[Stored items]
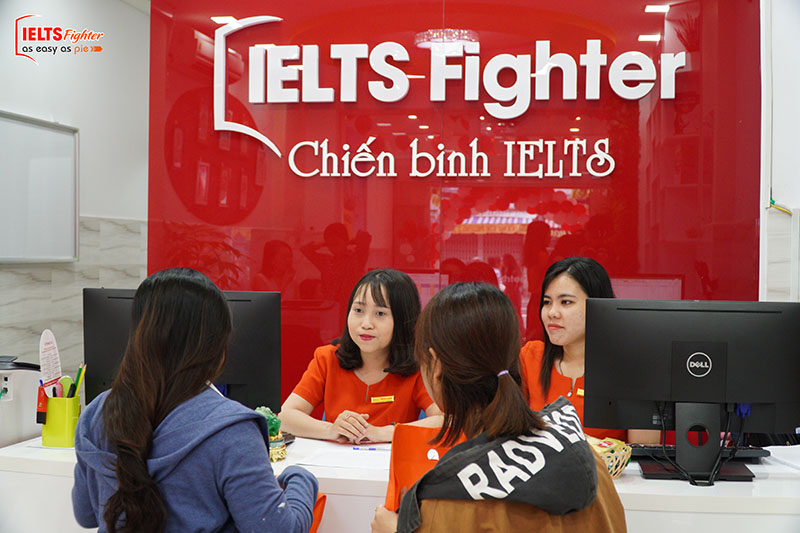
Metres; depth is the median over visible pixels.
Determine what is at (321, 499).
folder
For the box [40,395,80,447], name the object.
pen holder
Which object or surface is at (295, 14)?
red wall
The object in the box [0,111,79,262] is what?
whiteboard
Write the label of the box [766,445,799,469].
paper
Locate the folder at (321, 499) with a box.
[307,491,326,532]
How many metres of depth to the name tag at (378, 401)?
3.32 m
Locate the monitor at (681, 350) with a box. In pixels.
[585,299,799,481]
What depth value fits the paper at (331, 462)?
2.67 m
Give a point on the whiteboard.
(63, 143)
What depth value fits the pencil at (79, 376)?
2.91 m
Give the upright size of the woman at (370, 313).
0.817 m
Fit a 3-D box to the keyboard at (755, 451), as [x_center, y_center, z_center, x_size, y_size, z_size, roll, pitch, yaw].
[0.833,0.539,2.733,0.446,0.028,0.130,1,1,10]
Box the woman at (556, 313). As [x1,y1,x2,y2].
[519,256,664,445]
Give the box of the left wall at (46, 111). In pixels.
[0,0,147,385]
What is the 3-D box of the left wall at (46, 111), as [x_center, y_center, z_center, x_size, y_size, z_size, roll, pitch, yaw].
[-2.175,-0.166,3.457,0.186,2.956,5.819,1,1,10]
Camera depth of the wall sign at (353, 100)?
3.87 m
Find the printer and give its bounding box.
[0,356,42,447]
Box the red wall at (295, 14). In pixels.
[149,0,765,408]
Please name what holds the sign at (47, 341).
in the pen holder
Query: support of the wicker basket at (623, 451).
on the desk
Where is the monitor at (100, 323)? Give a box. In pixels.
[83,283,281,412]
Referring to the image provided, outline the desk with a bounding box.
[0,431,799,532]
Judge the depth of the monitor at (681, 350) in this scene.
2.51 m
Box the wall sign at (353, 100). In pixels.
[216,25,683,178]
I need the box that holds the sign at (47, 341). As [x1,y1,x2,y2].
[38,329,61,395]
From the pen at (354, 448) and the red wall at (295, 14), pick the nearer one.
the pen at (354, 448)
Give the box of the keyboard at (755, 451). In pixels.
[626,444,768,461]
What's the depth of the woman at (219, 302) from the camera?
2.01 m
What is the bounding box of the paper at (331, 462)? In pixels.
[293,443,390,470]
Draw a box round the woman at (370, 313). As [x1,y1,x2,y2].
[277,268,443,443]
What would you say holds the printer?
on the desk
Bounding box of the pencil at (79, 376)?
[71,363,85,398]
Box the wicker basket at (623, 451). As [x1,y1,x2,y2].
[586,435,631,478]
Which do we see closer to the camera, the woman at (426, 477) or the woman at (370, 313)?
the woman at (426, 477)
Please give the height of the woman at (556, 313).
0.952 m
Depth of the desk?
2.46 m
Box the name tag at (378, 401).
[370,395,394,403]
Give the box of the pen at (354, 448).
[352,446,389,450]
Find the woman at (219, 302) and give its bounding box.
[71,268,318,532]
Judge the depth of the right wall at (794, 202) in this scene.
3.70 m
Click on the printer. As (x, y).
(25, 372)
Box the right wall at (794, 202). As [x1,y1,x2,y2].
[760,0,799,300]
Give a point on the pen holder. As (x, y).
(46, 432)
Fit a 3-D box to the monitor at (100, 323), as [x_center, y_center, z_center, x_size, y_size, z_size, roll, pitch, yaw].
[-0.682,0.310,2.895,0.612,0.461,0.215,1,1,10]
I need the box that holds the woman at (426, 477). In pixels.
[371,281,626,532]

→ WHAT TO DO: The entries are to be written out again exactly, without their pictures.

→ EXERCISE SOLUTION:
Metres; depth is the median over visible pixels.
Determine what is at (321, 499).
folder
For the box [40,395,80,447], name the object.
pen holder
Which object or surface is at (295, 14)?
red wall
The object in the box [0,111,79,262] is what?
whiteboard
Write the label of the box [766,445,799,469].
paper
Locate the folder at (321, 499) with a box.
[307,491,326,532]
How many metres of depth to the name tag at (378, 401)?
3.32 m
Locate the monitor at (681, 350) with a box. In pixels.
[585,299,799,481]
What depth value fits the paper at (331, 462)?
2.67 m
Give a point on the whiteboard.
(63, 143)
What depth value fits the pencil at (79, 376)?
2.91 m
Give the upright size of the woman at (370, 313).
0.817 m
Fit a 3-D box to the keyboard at (755, 451), as [x_center, y_center, z_center, x_size, y_size, z_size, roll, pitch, yaw].
[0.833,0.539,2.733,0.446,0.028,0.130,1,1,10]
Box the woman at (556, 313). As [x1,y1,x2,y2].
[519,256,664,445]
Give the box of the left wall at (46, 111). In pixels.
[0,0,147,385]
What is the 3-D box of the left wall at (46, 111), as [x_center, y_center, z_center, x_size, y_size, z_size, roll, pitch, yaw].
[-2.175,-0.166,3.457,0.186,2.956,5.819,1,1,10]
Camera depth of the wall sign at (353, 100)?
3.87 m
Find the printer and give its bounding box.
[0,356,42,447]
Box the red wall at (295, 14). In pixels.
[149,0,765,408]
Please name what holds the sign at (47, 341).
in the pen holder
Query: support of the wicker basket at (623, 451).
on the desk
Where is the monitor at (100, 323)? Give a box. In pixels.
[83,283,281,412]
Referring to the image provided, outline the desk with a bounding box.
[0,431,799,532]
Judge the depth of the monitor at (681, 350) in this scene.
2.51 m
Box the wall sign at (353, 100). In pixels.
[216,25,683,178]
I need the box that holds the sign at (47, 341). As [x1,y1,x2,y2].
[38,329,61,395]
From the pen at (354, 448) and the red wall at (295, 14), pick the nearer one.
the pen at (354, 448)
Give the box of the keyboard at (755, 451). In pixels.
[626,444,768,461]
What's the depth of the woman at (219, 302) from the camera?
2.01 m
What is the bounding box of the paper at (331, 462)? In pixels.
[293,443,390,470]
Draw a box round the woman at (370, 313). As [x1,y1,x2,y2].
[277,268,443,443]
What would you say holds the printer?
on the desk
Bounding box of the pencil at (79, 376)?
[71,363,85,398]
Box the wicker basket at (623, 451). As [x1,y1,x2,y2].
[586,435,631,478]
Which do we see closer to the camera, the woman at (426, 477) or the woman at (370, 313)?
the woman at (426, 477)
Please give the height of the woman at (556, 313).
0.952 m
Depth of the desk?
2.46 m
Box the name tag at (378, 401).
[370,395,394,403]
Give the box of the pen at (354, 448).
[352,446,389,450]
Find the woman at (219, 302) and give its bounding box.
[71,268,318,532]
Judge the depth of the right wall at (794, 202) in this scene.
3.70 m
Click on the printer. As (x, y).
(25, 372)
Box the right wall at (794, 202). As [x1,y1,x2,y2].
[760,0,799,300]
Give a point on the pen holder. As (x, y).
(46, 432)
Fit a 3-D box to the monitor at (100, 323), as [x_center, y_center, z_center, x_size, y_size, z_size, roll, pitch, yaw].
[-0.682,0.310,2.895,0.612,0.461,0.215,1,1,10]
I need the box that holds the woman at (426, 477). In pixels.
[371,281,626,532]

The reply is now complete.